* _Work request_
Rewrite only the lines from the one containing "Rank the series" through the one containing "Unemployed total ;", inclusive, replacing "Rank" with "Order" and changing nothing else.

* _Material for the task_
════════════════════
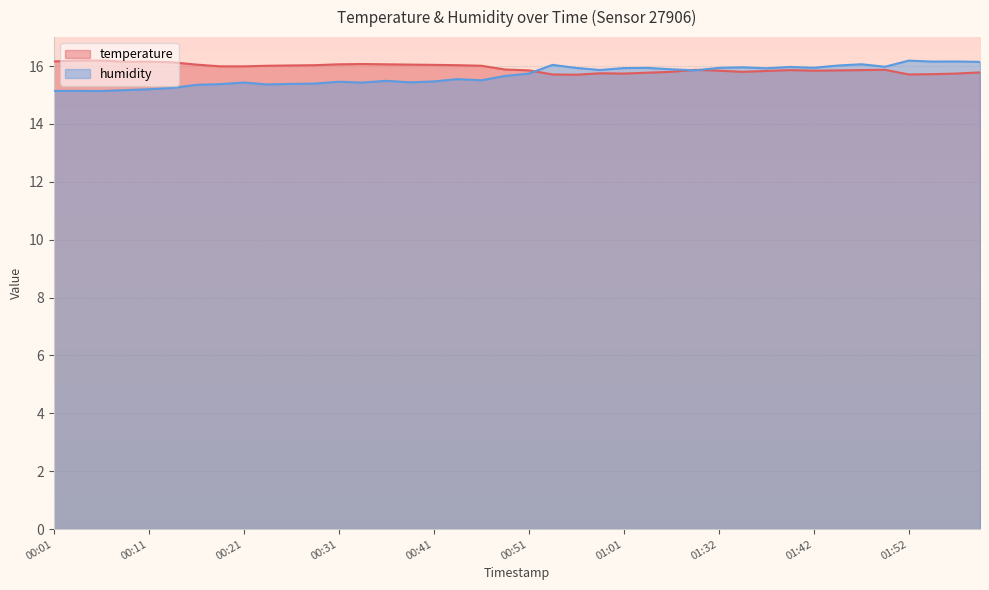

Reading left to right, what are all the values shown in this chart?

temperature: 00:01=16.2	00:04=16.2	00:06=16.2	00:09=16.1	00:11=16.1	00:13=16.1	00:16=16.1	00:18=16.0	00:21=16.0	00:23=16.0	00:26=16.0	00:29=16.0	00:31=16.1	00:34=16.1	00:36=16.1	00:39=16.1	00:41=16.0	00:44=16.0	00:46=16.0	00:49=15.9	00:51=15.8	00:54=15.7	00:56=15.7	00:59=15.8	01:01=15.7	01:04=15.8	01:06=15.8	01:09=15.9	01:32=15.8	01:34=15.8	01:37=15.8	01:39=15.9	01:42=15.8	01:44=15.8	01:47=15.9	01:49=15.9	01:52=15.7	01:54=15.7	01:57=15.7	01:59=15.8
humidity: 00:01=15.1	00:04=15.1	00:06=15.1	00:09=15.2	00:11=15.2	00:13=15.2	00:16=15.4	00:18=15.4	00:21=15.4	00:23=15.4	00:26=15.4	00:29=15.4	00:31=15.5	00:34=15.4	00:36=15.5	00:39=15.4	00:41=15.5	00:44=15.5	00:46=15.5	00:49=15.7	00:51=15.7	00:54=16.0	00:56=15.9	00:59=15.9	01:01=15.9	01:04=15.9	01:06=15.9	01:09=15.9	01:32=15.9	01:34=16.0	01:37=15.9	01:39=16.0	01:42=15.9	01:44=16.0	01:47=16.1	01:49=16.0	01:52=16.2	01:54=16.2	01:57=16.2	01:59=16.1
════════════════════
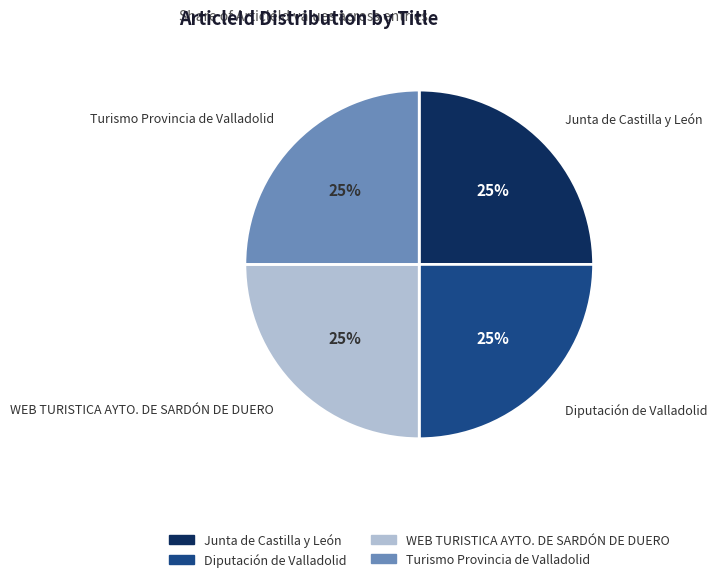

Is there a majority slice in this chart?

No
════════════════════
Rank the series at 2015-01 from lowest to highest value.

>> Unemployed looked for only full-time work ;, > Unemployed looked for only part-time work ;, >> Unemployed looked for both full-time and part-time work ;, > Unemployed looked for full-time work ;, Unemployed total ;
════════════════════
* _Problem solution_
Order the series at 2015-01 from lowest to highest value.

>> Unemployed looked for only full-time work ;, > Unemployed looked for only part-time work ;, >> Unemployed looked for both full-time and part-time work ;, > Unemployed looked for full-time work ;, Unemployed total ;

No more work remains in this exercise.